SELECTED EXTRACT:
>> Begin
Mitsubishi Chemical HoldingsKAITEKI Value for Tomorrow

Message from the CFO

Progress of the Medium-Term Management Plan, APTSIS 20
(results of FY2017 and forecasts of FY2018)

FY2017 results

In FY2017, sales continued to increase overall, especially in the Performance Products domain, while market prices remained strong in general for petrochemicals such as MMA in the Industrial Materials domain. In this largely favorable business environment, revenue increased by ¥348.3 billion year on year, to ¥3,724.4 billion, and core operating income rose by ¥73.0 billion year on year, to ¥380.5 billion, surpassing the previous record highs. ROS came to 10.2%. Net profit attributable to owners of the parent rose significantly by ¥55.5 billion year on year, to ¥211.8 billion, reflecting decreased tax expenses attributable mainly to the reversal of deferred tax liabilities resulting from the reduction of the U.S. federal corporate tax rate.

With respect to the key performance indicators of APTSIS 20, ROE stood at 17.8%, up 2.7% year on year, the net D/E ratio was 0.89 times, or improved 0.17 year on year, and the ratio of equity attributable to owners of the parent came to 27.4%, or up 2.9% year on year, all showing improvements compared to the previous year. On the cash flow side, despite capital expenditures amounting to ¥228.3 billion, which surpassed depreciation by ¥49.4 billion, and investments amounting to ¥150.2 billion, we secured free cash flow of ¥71.3 billion in real terms, thereby keeping net interest-bearing debt at almost the same level as the previous year.
>> End
DATASET SECTION:
>> Begin
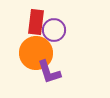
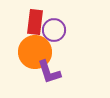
red rectangle: moved 1 px left
orange circle: moved 1 px left, 1 px up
>> End
EXERCISE TASK 1:
According to the CFO message, what was core operating income in FY2017?
EXERCISE TASK 2:
Resume the CFO message on the medium-term plan after its final sentence.
The listing plays no part in what comes next.

FINAL RESULT 1:
¥380.5 billion, up ¥73.0 billion year on year.

FINAL RESULT 2:
FY2018 forecasts

As we announced at the beginning of this period, for FY2018, revenue, core operating income and net profit attributable to owners of the parent are expected to be ¥3,930.0 billion, or up ¥205.6 billion year on year, ¥355.0 billion, or down ¥25.5 billion year on year, and ¥184.0 billion, or down ¥27.8 billion year on year, respectively. Margins are expected to decline in the Industrial Materials and Performance Products domains due to rising prices of raw materials for some products, while the Health Care domain faces the impact of NHI drug price revisions and an increase in research and development expenses. Accordingly, we will continue to work on measures to expand sales and reduce costs. In addition, by controlling working capital, we will ensure that net cash provided by operating activities remains at the same level as FY2017.

In terms of key performance indicators for FY2018, our initial expectations are ROS of 9.0%, ROE of 13.5% and net D/E ratio of slightly less than 0.8 times, all surpassing the goals set out in the Medium-Term Management Plan.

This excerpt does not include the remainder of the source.